[BLOK TEKS]

Di sudut meja yang mulai berdebu, aku menarik laci yang hampir terlupakan. Tube-tube kecil cat akrilik berbaris di dalamnya, beberapa masih tertutup rapat, sementara yang lain sudah mulai mengering di tepinya. Ada rasa rindu yang tiba-tiba menyeruak. Sudah lama aku tidak menyentuh kuas dan kanvas.
Kesempatan itu datang dari sebuah ajakan—kolaborasi dengan tiga komunitas besar di Jakarta untuk sebuah acara seni dan edukasi di bawah naungan Kompasiana, yaitu Ketapels, KOMiK, dan Ladiesiana.
![]() |
Kredit: KOMiK |
Aku, seorang pelukis amatir dari Situbondo, ditawarkan untuk menjadi sponsor sebagai bentuk dukungan untuk acara "Tur Museum sambil Belajar Nulis Naskah Film". Tentu saja, aku tidak bisa menolak. Setelah berpikir, aku memutuskan untuk mendukung dalam bentuk lukisan kanvas. Bagiku, seni bukan hanya tentang menciptakan sesuatu yang indah, tapi juga tentang berbagi makna dan emosi dengan orang lain.
Menyentuh Kembali Kanvas yang Terlupakan
Aku menuangkan sedikit demi sedikit cat ke dalam palet. Beberapa warna mengalir dengan mudah, sementara yang lain sudah mulai mengering, terlalu lama terdiam di sudut laci. Aku menekan-nekan tabungnya, berharap masih ada yang tersisa. Aku mencampurkan beberapa warna berulang kali, mencari gradasi yang tepat, menyesuaikan nada biru dan hijau yang ingin kuciptakan.

[BAHAN YANG DISEDIAKAN]
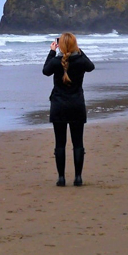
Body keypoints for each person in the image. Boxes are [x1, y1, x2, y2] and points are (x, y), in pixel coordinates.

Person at [43, 32, 95, 187]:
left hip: (59, 105)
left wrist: (52, 51)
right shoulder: (80, 61)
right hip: (76, 104)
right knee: (78, 142)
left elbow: (45, 71)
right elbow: (91, 66)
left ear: (61, 45)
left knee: (60, 143)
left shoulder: (56, 61)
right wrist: (79, 50)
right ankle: (78, 178)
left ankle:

[YANG HARUS DIKERJAKAN] Sambung cerita tentang kembali melukis di kanvas untuk acara komunitas itu, mulai setelah kalimat terakhirnya.

[JAWABAN LATIHAN]
Sapuan pertama terasa asing, tapi juga akrab. Ada sensasi yang menenangkan ketika kuas menyentuh kanvas, membentuk garis-garis yang perlahan menemukan bentuknya. Aku memilih gaya surealis, membebaskan pikiranku untuk bermain dengan warna dan simbol. Lukisan ini bukan sekadar ekspresi, tapi juga refleksi dari perjalanan visual dan emosionalku sebagai pecinta film dan serial.
Kisah yang Tertanam dalam Warna dan Simbol
Lukisan pertamaku lahir dari gabungan berbagai pengalaman menonton yang membekas dalam benakku. Aku mengadaptasi elemen dari film dan serial yang pernah kutonton, meramunya menjadi cerita visual yang hidup di atas kanvas.
Gradasi biru dan hijau mewakili dunia yang berbeda—dimensi lain yang sering muncul dalam fiksi ilmiah dan fantasi. Biru untuk misteri, ketenangan, dan kedalaman emosi. Hijau untuk kehidupan, pertumbuhan, dan ketahanan.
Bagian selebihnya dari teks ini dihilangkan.